All sections open all paragraphs

Goodwill

In accordance with IFRS 3 (Business Combinations), goodwill is capitalised. Goodwill resulting from business combinations is attributed to the group of so-called cash-generating units (CGUs) that benefits from the synergies of this business combination. In accordance with IAS 36 (Impairment of Assets), a CGU is defined as the smallest identifiable group of assets that generates cash inflows largely independently from the cash inflows of other assets or groups of assets. As a rule, single locations represent cash-generating units at METRO. Until the demerger, goodwill at METRO Cash & Carry is monitored at the level of the 3 customer clusters HoReCa (focusing on hotels, restaurants and catering firms), Trader (focusing on independent resellers such as kiosk operators, bakers and butchers) as well as Multispecialist (focusing on the remaining customer groups as well as service companies and offices). After the demerger, goodwill is monitored at the level of sales format per country. At Real, goodwill is generally monitored at the level of the organisational unit sales line per country. Goodwill impairment tests are therefore conducted at the level of this respective group of cash-generating units.
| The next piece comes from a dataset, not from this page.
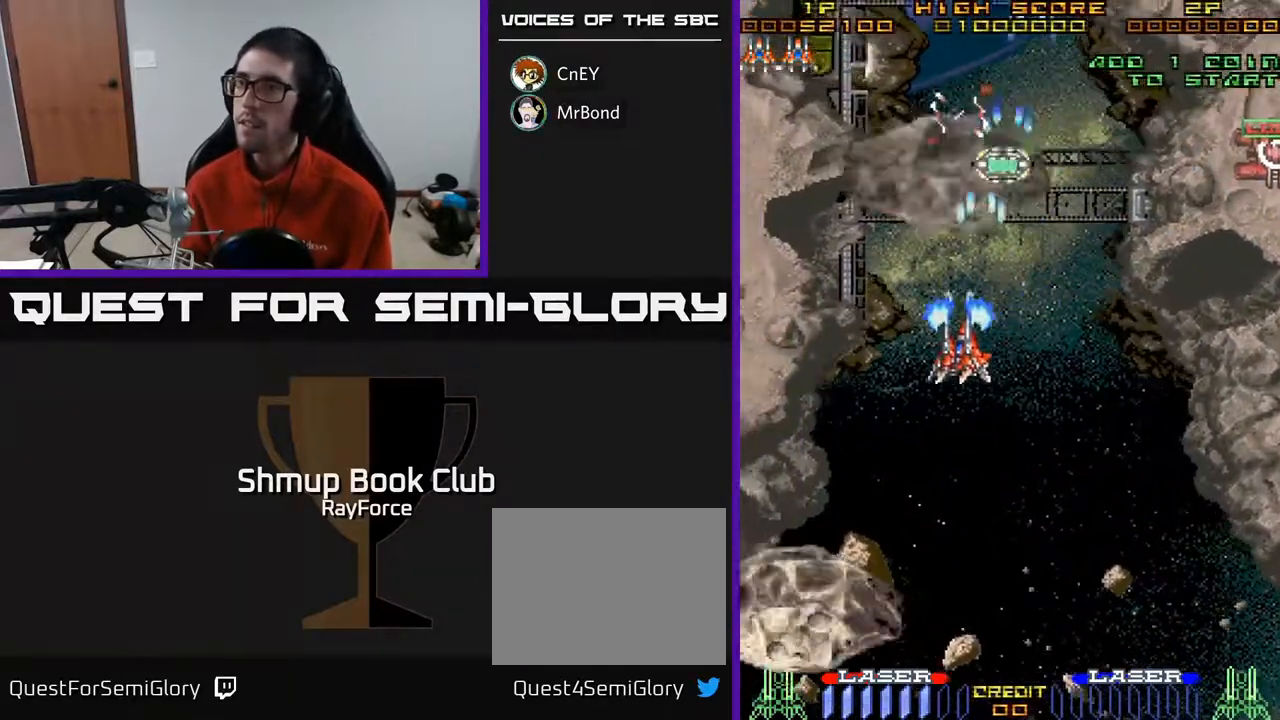
{"buttons": ["A", "DPAD_LEFT"], "right_stick": "center", "events": [[483, "DPAD_DOWN", "up"]]}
Goodwill is regularly tested for impairment once a year – or more frequently if changes in circumstances indicate a possible impairment. If an impairment exists, an impairment loss is recognised through profit or loss. To determine a possible impairment, the recoverable amount of a CGU is compared to the respective carrying amount of the CGU. The recoverable amount is the higher of value in use and fair value less costs to sell. An impairment of the goodwill allocated to a CGU applies only if the recoverable amount is lower than the total of carrying amounts. No reversal of an impairment loss is performed if the reasons for the impairment in previous years have ceased to exist.